ふたつの愛し方
《俊也》


「戻って来たんだ。朱希を頼む」


詳しく話さないまま、頼むってだけかよ?

また一人で抱え込んでるんじゃないだろうな……

そういう所は、朱希と一緒だよ。


ここ数ヵ月、英介は日に日に顔色が悪くなって。

朱希は一人になると、深い溜め息をついているのを見かける。

話せよ?って、何度も二人に言おうとしては言えず………

二人が夜勤の時に、8階の仮眠室で抱き締め合って眠っている姿を見ると、何故かホッとした。

英介も、朱希と抱き締め合って眠った後は、顔色も少し良くなっている。

朱希も安心した顔になっているから、それでいい。


夜勤明けで緊急オペをしてから、事務仕事をして、頼み事をするために薬局に足を向けた。

近藤しかいない時間帯を狙って。


「お疲れ。明日、腫瘍マーカーの検査してくれ?」


「午前中?」


「出来れば午前中がいいな」


はいはい、と言ってくれた近藤は。

そういえば、許嫁が戻って来たんだって?


「ああ……知ってたのか?」


「うん、北河くんから色々と聴いた」


英介が、近藤に話したのは以外だが……おそらく、近藤が問い質したんだろう。

聞き出すのが上手いからな。


「詳しく聴いてるのか?」


聴いてるわよ、と答えた近藤に、教えてくれ、と。

その代わり北河くんには言わないでよ、と前置きした後で、、、

英介が俺には、言ってなかった事態を教えてくれた。


溜め息が溢れた。

俺と朱希を守るためなら、自分で話せよ?

解決した後じゃなくて、する前に着いて来いって言えよ。

言われなくても、俺は着いて行くけどな。


「そうか……教えてくれてありがとう。朱希は俺がその間は守るから、安心していい。で、近藤も着いて来るのか?」


「もちろんよ!二人が医者として居ない病院なんて……つまらないわ。それに大学病院に買収されたら、私なんて臨床検査士としては働けないじゃない」


「確かにな。英介には言ったんだな?」


「もちろんよ。

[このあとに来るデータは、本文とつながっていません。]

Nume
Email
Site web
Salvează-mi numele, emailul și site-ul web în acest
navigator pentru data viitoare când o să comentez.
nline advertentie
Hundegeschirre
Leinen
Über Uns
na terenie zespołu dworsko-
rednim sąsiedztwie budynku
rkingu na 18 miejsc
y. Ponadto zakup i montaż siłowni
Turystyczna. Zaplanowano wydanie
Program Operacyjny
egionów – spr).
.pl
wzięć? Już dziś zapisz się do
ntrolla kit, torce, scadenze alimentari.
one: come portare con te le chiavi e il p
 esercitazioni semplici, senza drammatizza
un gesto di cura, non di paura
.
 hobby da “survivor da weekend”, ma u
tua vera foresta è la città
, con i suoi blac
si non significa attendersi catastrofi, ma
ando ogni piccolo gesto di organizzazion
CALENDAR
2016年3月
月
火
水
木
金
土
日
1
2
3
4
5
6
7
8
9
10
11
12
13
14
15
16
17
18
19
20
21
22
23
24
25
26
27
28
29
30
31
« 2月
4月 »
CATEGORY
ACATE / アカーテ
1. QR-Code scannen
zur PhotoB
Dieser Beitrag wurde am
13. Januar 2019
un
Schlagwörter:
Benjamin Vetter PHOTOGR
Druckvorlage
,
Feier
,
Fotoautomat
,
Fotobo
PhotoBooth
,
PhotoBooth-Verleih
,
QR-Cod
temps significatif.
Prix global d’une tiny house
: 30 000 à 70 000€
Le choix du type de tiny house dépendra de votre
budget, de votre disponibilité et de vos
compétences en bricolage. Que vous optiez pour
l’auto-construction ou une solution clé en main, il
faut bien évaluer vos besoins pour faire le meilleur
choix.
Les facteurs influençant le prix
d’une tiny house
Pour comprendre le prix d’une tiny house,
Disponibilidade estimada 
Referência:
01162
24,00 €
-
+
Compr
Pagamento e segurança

着いて来いって」


よかったな、と近藤の頭を撫でると、紅く頬を染めて。


高橋くん。

朱希を北河くんが迎えに来たら、私と付き合ってみない?


「……なに言ってんだよ?俺は……朱希を好きなんだぞ?」


「わかってるわよ。高橋くんが朱希を好きでもいいの。私を好きにさせるから」


なんだよ?その自信。

思わず笑ってしまいながら、考えておくよ。

いい返事しか受け付けないから、と横から俺に抱き付いて、肩に頭を預ける。

この時、はじめて近藤を、可愛いと思った。

気が付けば、また頭を撫でて髪にキスをしていた。